Consegna
Nel testo su Genova 2001 sostituisci "libro" con "romanzo" e riporta il passo che comincia con "Scrivere di Genova" e prosegue fino a "di Genova 2001.".

Testo
In attesa di vedere questo volume ne fornisco una prima recensione vista su Carmilla e firmata da Simone Scaffidi.
V.A:





Genova 2001: Avevamo Ragione Noi / anche se non c’eravamo

di Simone Scaffidi





Scrivere di Genova 2001 senza esserci stati è un po’ come recensire un libro senza averlo mai letto. Un grande classico di cui hai sentito parlare tante volte, ne conosci la trama, i personaggi principali, le ambientazioni, Carlo Giuliani, Bolzaneto e la Diaz. Hai anche visto il film di Vicari. Puoi parlarne per ore fingendo di averlo letto, di esserci stato. Ma la verità è che non avrai mai più occasione di leggerla Genova 2001. Quello che ti resta è fartela raccontare.
Sei il ricordo appannato di Genova 2001.
Un tredicenne che alle medie si vestiva di nero dalle scarpe al collo e che ben prima dell’estate rideva coi compagni dichiarandosi black block. Com’erano stati bravi a farti entrare nella mente i buoni e i cattivi, il bianco e il nero, la polizia e i manifestanti. Chissà cos’è a tredici anni, con la coscienza politica compressa nei cristalli liquidi di un Nokia 5110, che ti spinge a scegliere tra il bianco e il nero. Vorresti darti una risposta consolatoria, che abbia il gusto della presenza, vorresti convincerti che quel ragazzino aveva già capito da che parte stare. Che il suo G8 era quotidiano, in classe, con le mani al cielo, le manifestazioni di dissenso, i banchi rovesciati. Ma la realtà è un’altra. Genova era a soli 40 minuti di treno da quella classe, ma nel 2001 era una gita scolastica all’acquario. E i pinguini, quelli sì, ti avevano colpito.
Cinque anni dopo. È il 2006.
Sei al liceo e Rifondazione Comunista suscita gran scalpore intitolando a Carlo Giuliani la sede del proprio ufficio di presidenza al Senato. Hai i capelli lunghi, condizione sufficiente per meritarsi l’appellativo di “comunista”. Ma Marx è solo una barba, devi ancora studiarlo e la tua coscienza politica ha lasciato perdere i cristalli per divenire totalmente liquida. Ricordi la prof di filosofia, il dibattito, l’incapacità di schierarsi con forza e intransigenza dalla parte di un ragazzo come te – sì proprio come te, non provare a storcere il naso – ammazzato brutalmente dalla polizia. E poi il silenzio e la vergogna.
Possibile che non avevi ancora letto niente su Genova 2001?

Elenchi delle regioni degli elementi
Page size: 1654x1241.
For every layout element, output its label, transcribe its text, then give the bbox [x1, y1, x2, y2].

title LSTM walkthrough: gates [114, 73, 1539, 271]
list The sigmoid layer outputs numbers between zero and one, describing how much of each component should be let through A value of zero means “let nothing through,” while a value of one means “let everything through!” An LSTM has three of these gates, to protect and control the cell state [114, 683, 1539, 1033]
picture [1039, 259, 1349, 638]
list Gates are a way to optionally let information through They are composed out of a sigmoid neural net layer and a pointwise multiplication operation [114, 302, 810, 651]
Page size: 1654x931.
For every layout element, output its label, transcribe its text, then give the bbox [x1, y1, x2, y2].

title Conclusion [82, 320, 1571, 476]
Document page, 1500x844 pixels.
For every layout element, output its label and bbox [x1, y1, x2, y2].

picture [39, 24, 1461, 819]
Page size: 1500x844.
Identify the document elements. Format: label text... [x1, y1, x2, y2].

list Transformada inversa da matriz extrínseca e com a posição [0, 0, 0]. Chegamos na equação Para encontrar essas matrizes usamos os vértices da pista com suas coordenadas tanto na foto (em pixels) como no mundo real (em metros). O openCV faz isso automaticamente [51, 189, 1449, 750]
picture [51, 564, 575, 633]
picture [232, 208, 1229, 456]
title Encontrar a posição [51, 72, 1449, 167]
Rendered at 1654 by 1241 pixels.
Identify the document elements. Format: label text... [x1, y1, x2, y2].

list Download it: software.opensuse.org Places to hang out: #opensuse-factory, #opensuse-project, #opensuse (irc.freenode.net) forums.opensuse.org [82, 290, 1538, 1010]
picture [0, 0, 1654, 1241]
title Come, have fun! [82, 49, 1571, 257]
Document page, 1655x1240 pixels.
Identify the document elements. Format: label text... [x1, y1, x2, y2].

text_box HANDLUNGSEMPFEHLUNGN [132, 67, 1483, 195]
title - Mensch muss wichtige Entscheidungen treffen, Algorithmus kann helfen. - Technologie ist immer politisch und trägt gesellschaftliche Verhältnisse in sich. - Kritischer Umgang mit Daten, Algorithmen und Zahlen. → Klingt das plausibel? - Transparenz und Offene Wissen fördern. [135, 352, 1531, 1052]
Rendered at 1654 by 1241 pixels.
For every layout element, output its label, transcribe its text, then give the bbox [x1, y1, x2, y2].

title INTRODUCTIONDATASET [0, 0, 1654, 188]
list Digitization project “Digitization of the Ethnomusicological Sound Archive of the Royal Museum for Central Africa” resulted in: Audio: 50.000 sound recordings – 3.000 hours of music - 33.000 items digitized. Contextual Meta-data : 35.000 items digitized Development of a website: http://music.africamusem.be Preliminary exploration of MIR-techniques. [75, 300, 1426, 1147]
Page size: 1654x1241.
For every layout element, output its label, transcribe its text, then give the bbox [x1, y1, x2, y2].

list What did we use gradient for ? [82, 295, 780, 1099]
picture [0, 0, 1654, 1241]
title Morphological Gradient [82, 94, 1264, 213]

Soluzione
Scrivere di Genova 2001 senza esserci stati è un po’ come recensire un romanzo senza averlo mai letto. Un grande classico di cui hai sentito parlare tante volte, ne conosci la trama, i personaggi principali, le ambientazioni, Carlo Giuliani, Bolzaneto e la Diaz. Hai anche visto il film di Vicari. Puoi parlarne per ore fingendo di averlo letto, di esserci stato. Ma la verità è che non avrai mai più occasione di leggerla Genova 2001. Quello che ti resta è fartela raccontare.
Sei il ricordo appannato di Genova 2001.